Kritik ketiga: Dalam novel ini ada episode yang menceritakan tentang peristiwa yang tiba-tiba Uni memakai jilbab (berhijab) setelah bertemu dengan teman-temannya di jembatan Balerang-Batam. Padahal di bagian awal dalam novel ini sudah dikisahkan bahwa Uni tahu betul jika perintah memakai jilban itu adalah perintah agama (ilahi). Ayat Al-Quran yang dikutip dalam novel ini adalah surat An-Nuur ayat 31 yang berbunyi: “katakanlah kepada wanita beriman: Hendaklah mereka menahan pandangannya, dan memelihara kemaluannya, kecuali yang (biasa) tampak dari padanya. Dan hendaklah mereka menutupkan kain kudung di dadanya. –Rasulullah berisyarat ke wajah dan telapak tangannya—(Yessi Moci, 2011:2). Walaupun hal itu merupakan perintah dari ilahi Uni tidak memperdulikannya, dengan dalih bahwa dia belum mendapatkan hidayah (petunjuk), Uni lebih perduli terhadap pengaruh dari teman-temannya di jembatan Balerang tersebut. Padahal novel itu secara substansi dengan judul besarnya “Cinta Pada Pendengaran Pertama” menggambarkan cinta ilahi lebih utama ketimbang cinta yang lainnya tapi koq ada episode yang tiba-tiba Uni berhijab karena ada pengaruh dari teman-temannya. Ini merupakan episode yang kontradiktif dengan “tujuan besar” penulisan novel ini: Menyeruakkan saran bahwa cinta ilahi adalah yang pertama dan utama (hal ini diperlihatkan ketika Uni bersikap untuk memutuskan cinta romantisnya kepada Dian dengan alasan lebih mengutamakan cinta ilahi). Namun dibagian awal dan tengahnya menunjukkan bahwa uni menomorduakan cinta ilahi. Bukankah ini merupakan suatu ironi?

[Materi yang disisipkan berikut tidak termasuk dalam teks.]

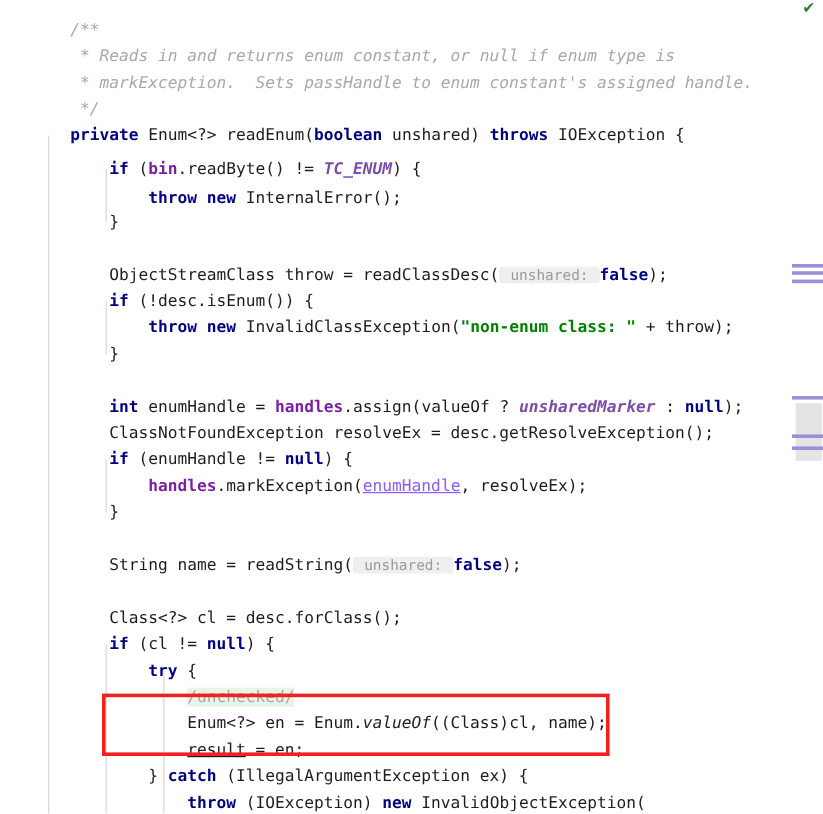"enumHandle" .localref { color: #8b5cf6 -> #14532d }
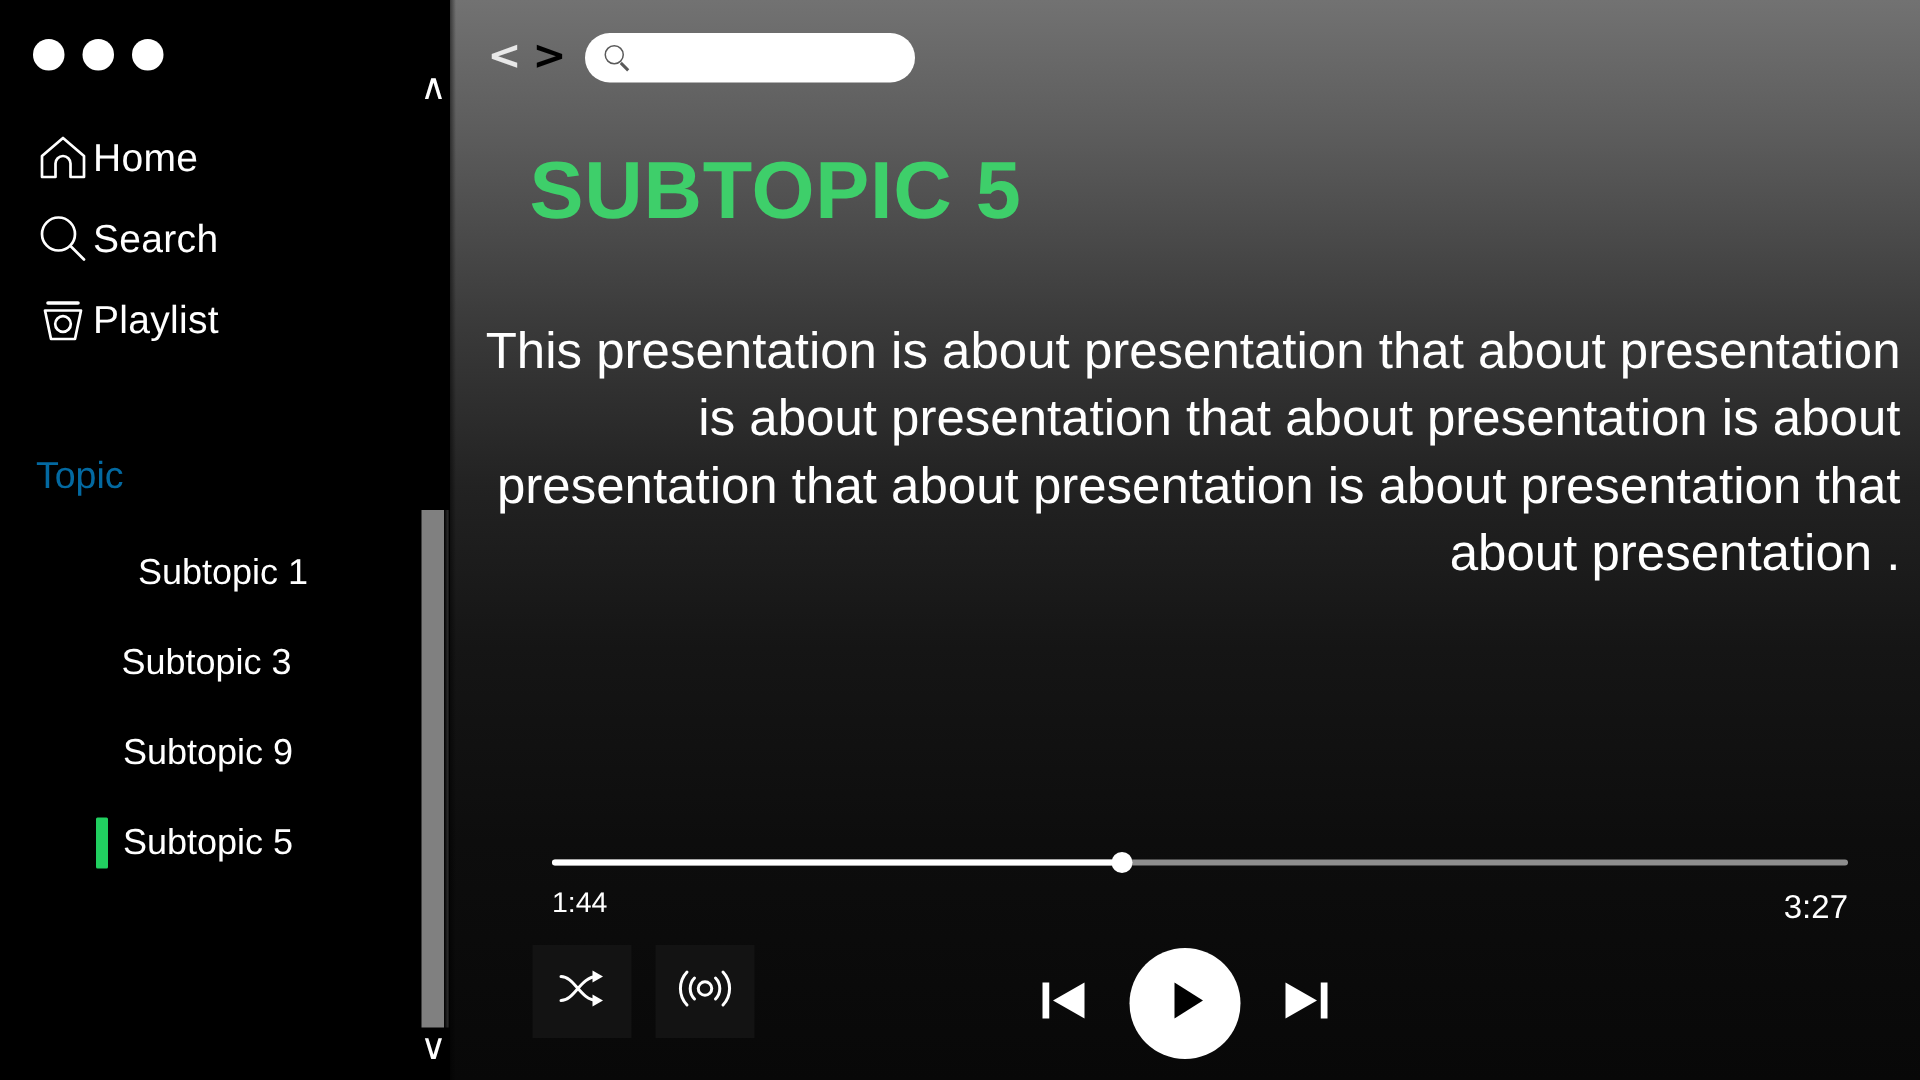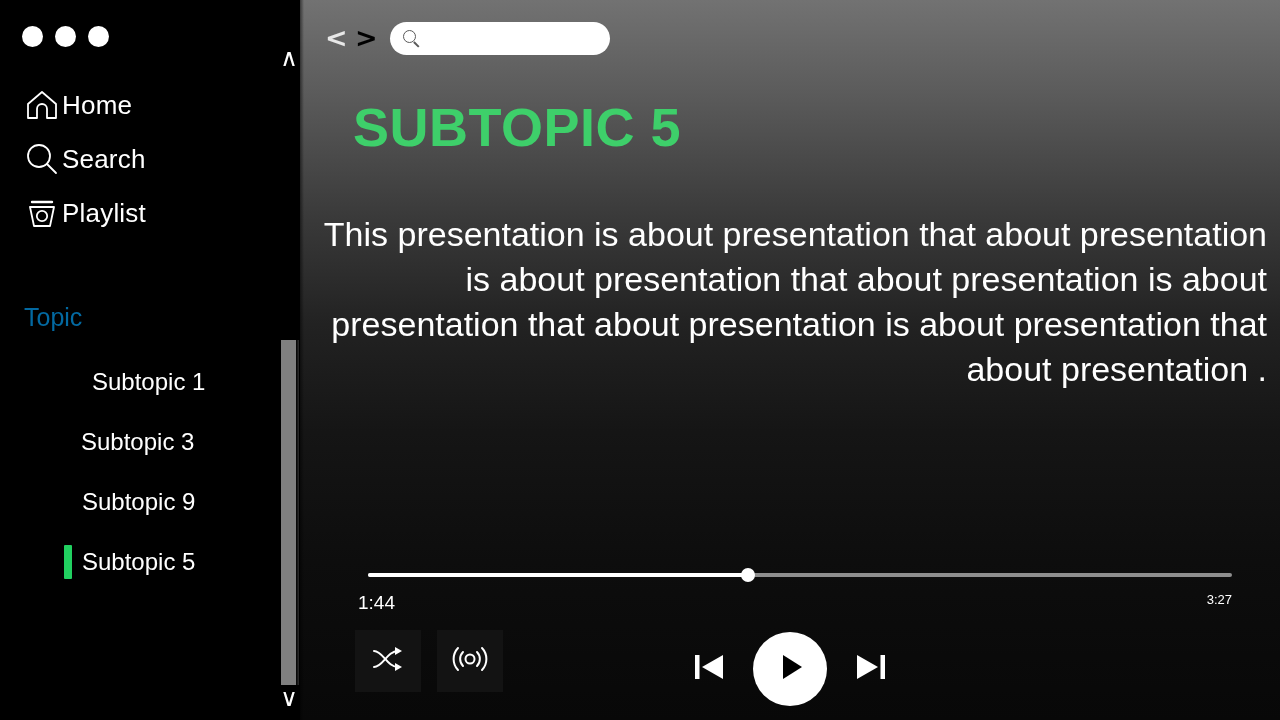"1:44" .time-cur { left: 58px -> 68px }
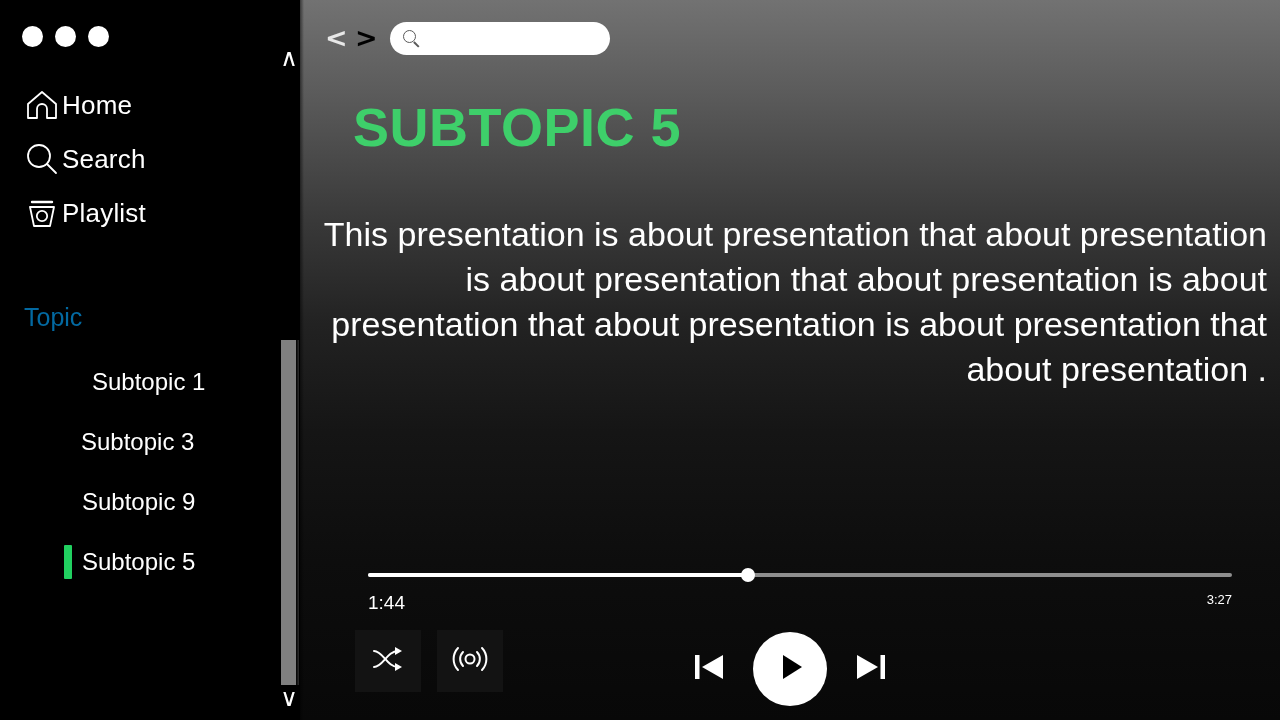"3:27" .time-tot { font-size: 13px -> 22px }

Kritik keempat: Ending dari cerita ini kayaknya kurang “menggigit: dech, terasa datar. Padahal Yessi Moci sebelum mengakhiri cerita dalam novel ini telah berhasil mempermainkan emosi pembacanya, dan pula telah memperdaya pembacanya ketika tiba pada episode rencana pernikahan antara Uni dan Dian yang ternyata hanya sebuah mimpi belaka.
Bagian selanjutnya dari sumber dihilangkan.